* 提示文:
—————
<広島6-7ソフトバンク>◇14日◇マツダスタジアム

 ああ、デビュー戦で無念の2軍落ち…。広島のドラフト1位ルーキー今村猛投手(18=清峰)が、オープン戦のソフトバンク戦でプロ入り初の実戦登板を果たした。6回にマウンドへ上がり、先頭の長谷川に左翼席へ被弾して1回1失点。「あまり覚えてません…」と話すなど、ドキドキの初陣だった。試合後には2軍行きが決定した。ほろ苦い被弾をバネに、ファームでプロで戦うための心技体を整える。

 初体験の18球を投げ終えて、今村はしばらく放心状態に陥った。登板直後の一塁側ベンチ。所在がなく立っているとバッテリーを組んだ倉に呼ばれた。「どうやった?」。先輩の問い掛けには、苦笑いで「全然、覚えていません…」と話すのが精いっぱいだった。

 強心臓で鳴らした昨年のセンバツV腕も、プロのムードに慣れるのに必死だった。日曜日の本拠地マツダスタジアム。曇り空でナイター照明が付き始めたばかりの6回が出番だった。いきなり、昨季159安打をマークした長谷川と対戦。フルカウントからファウルで粘られ、力いっぱい投げた10球目の速球が外角高めへ。ジャストミートされ、無情にもライナーで左翼席に運ばれた。
—————
* 元データ:
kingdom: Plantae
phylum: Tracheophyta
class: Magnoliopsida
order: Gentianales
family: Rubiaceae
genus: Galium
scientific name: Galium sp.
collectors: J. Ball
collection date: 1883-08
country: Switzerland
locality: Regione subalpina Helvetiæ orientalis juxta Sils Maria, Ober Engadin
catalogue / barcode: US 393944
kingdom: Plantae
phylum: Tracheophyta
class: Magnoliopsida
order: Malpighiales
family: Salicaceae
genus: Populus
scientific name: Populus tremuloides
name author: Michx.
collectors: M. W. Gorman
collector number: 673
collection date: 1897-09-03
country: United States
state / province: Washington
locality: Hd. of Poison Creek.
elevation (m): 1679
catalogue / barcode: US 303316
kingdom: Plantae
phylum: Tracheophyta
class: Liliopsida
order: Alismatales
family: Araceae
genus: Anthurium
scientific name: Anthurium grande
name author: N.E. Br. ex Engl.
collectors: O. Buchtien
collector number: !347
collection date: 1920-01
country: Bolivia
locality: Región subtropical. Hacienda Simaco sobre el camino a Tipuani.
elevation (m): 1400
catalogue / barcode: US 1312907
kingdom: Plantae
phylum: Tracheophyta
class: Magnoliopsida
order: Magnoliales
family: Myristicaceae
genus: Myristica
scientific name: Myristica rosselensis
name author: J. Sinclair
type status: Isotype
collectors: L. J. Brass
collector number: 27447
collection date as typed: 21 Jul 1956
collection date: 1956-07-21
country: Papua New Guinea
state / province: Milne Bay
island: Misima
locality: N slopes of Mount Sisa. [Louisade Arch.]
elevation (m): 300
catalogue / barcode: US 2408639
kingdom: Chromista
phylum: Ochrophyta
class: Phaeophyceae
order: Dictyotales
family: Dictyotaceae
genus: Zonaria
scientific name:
—————
* 課題内容:
[A] 広島対ソフトバンクのオープン戦を伝える記事では、今村投手と長谷川の対戦が10球目までもつれたのはなぜですか？
[B] リストから、「barcode」という文字列を含む行をすべて集めてください。大文字と小文字は区別します。
記事とリストは互いに関係のない別々の資料です。

* 解答:
[A] フルカウントから、長谷川にファウルで粘られたためです。

[B]
catalogue / barcode: US 393944
catalogue / barcode: US 303316
catalogue / barcode: US 1312907
catalogue / barcode: US 2408639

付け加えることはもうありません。